Notons que l’équation comporte toujours deux inconnues :

  1. En 10 ans, quel est le bilan de la loi Nome pour EDF ?
  2. Combien rapporterait l’ouverture du capital d’EDF Vert ?

Il y a fort à parier que cette solution quasi divine Hercule soit mise en avant pour exécuter un détournement de l’objet social d’EDF qui n’a pas vocation à faire du business international opportuniste à base d’ENR.

Produire, transporter, distribuer et vendre de l’électricité, partout en France, pour tous, par tous les temps au même prix, le plus bas possible, 24H/24, 7jours/7, toute l’année avec une qualité optimale. Voici la définition de notre Service Public de l’électricité.

Aujourd’hui, face aux difficultés économiques, industrielles, financières, sociales et sanitaires, les choix politico-financiers faits depuis de nombreuses années doivent être remis en cause. Le sens de l’intérêt général, avec des planifications stratégiques de long terme dignes de ce nom doivent voir le jour urgemment.

L’électricité ne peut pas être considérée comme une marchandise, c’est un bien vital pour toute la population et pour l’économie, en France et ailleurs. L’exemple récent du Texas, avec des pertes de vie humaine et de l’envolée du marché et des factures sur un simple épisode de grand froid doit d’ailleurs nous faire réagir.

Pour la FNME-CGT, il est primordial et urgent de sortir l’électricité du carcan des marchés.

EDF doit être une entreprise intégrée, seule forme possible pour répondre aux défis de demain.

EDF doit revenir en ÉPIC sous l’égide unique de la Nation pour répondre aux besoins de tous les usagers, dans l’intérêt général. C’est un gage d’efficacité incontournable à nos yeux.

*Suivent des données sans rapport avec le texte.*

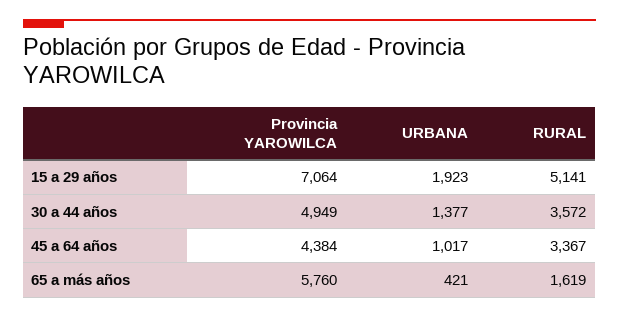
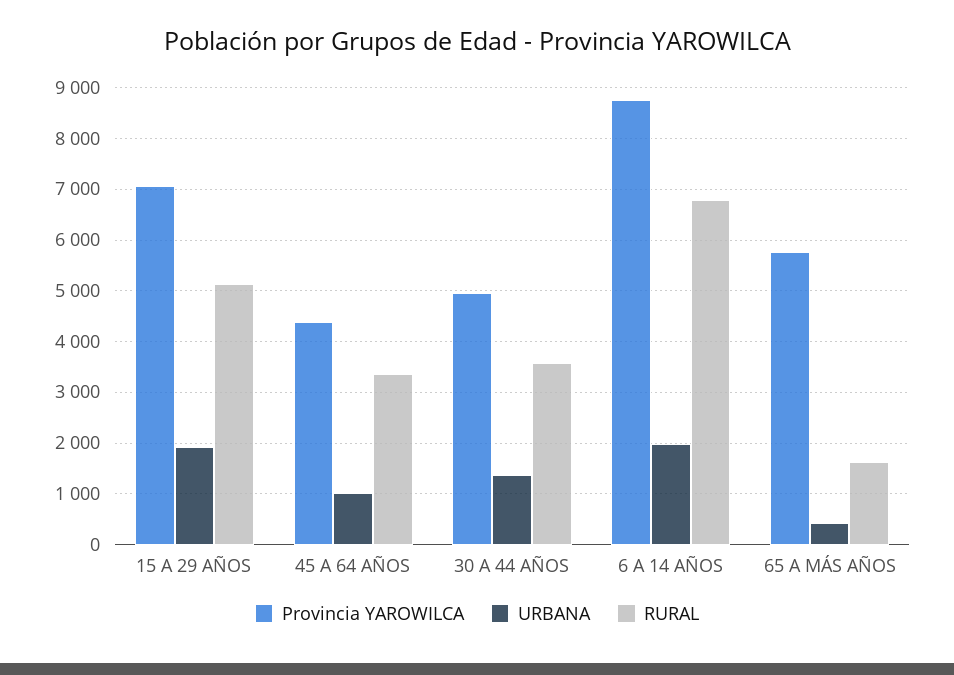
  {
    "Provincia YAROWILCA": {
      "15 a 29 años": 7064,
      "30 a 44 años": 4949,
      "45 a 64 años": 4384,
-     "65 a más años": 5760
+     "65 a más años": 5760,
+     "6 A 14 AÑOS": 8800
    },
    "URBANA": {
      "15 a 29 años": 1923,
      "30 a 44 años": 1377,
      "45 a 64 años": 1017,
-     "65 a más años": 421
+     "65 a más años": 421,
+     "6 A 14 AÑOS": 2000
    },
    "RURAL": {
      "15 a 29 años": 5141,
      "30 a 44 años": 3572,
      "45 a 64 años": 3367,
-     "65 a más años": 1619
+     "65 a más años": 1619,
+     "6 A 14 AÑOS": 6800
    }
  }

De nombreux États européens ou pays dans le monde ont su, au travers de leurs représentants politiques prendre des positions qui sécurisent et protègent leur secteur énergétique. Contrairement à ce qui est souvent posé, nous ne sommes pas dans une impasse car d’autres choix sont possibles.

C’est dans cet esprit que la FNME-CGT a construit le Programme Progressiste de l’Énergie qu’elle diffuse actuellement dans le pays et qui reçoit un accueil très favorable dans la population, bon nombre d’entre vous en ont connaissance.